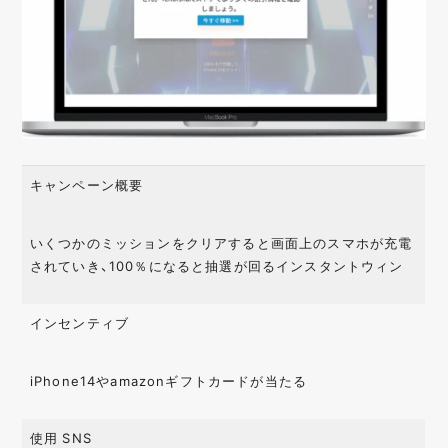
キャンペーン概要
いくつかのミッションをクリアすると画面上のスマホが充電
されていき、100％になると抽選が回るインスタントウィン
インセンティブ
iPhone14やamazonギフトカードが当たる
使用 SNS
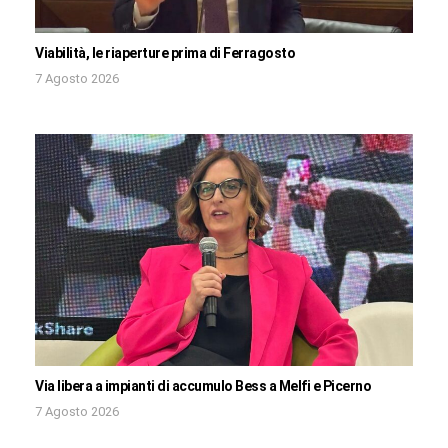
Viabilità, le riaperture prima di Ferragosto
7 Agosto 2026
Via libera a impianti di accumulo Bess a Melfi e Picerno
7 Agosto 2026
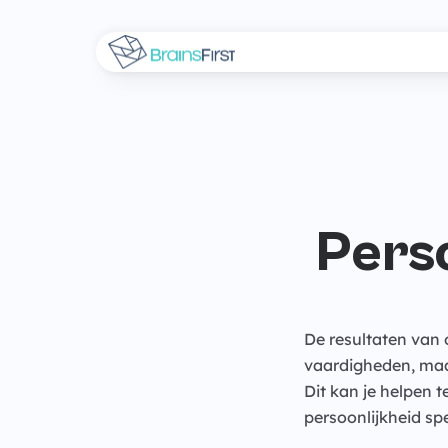
Perso
De resultaten van 
vaardigheden, maar
Dit kan je helpen 
persoonlijkheid spe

—————

**TASK TO COMPLETE**
Copy the text of all the items above, swapping each "7 Agosto 2026" for "August 7, 2026" and keeping everything else the same. Leave the pictures out.

**RESPONSE TO THE TASK**
キャンペーン概要
いくつかのミッションをクリアすると画面上のスマホが充電
されていき、100％になると抽選が回るインスタントウィン
インセンティブ
iPhone14やamazonギフトカードが当たる
使用 SNS
Viabilità, le riaperture prima di Ferragosto
August 7, 2026
Via libera a impianti di accumulo Bess a Melfi e Picerno
August 7, 2026
Perso
De resultaten van 
vaardigheden, maar
Dit kan je helpen 
persoonlijkheid spe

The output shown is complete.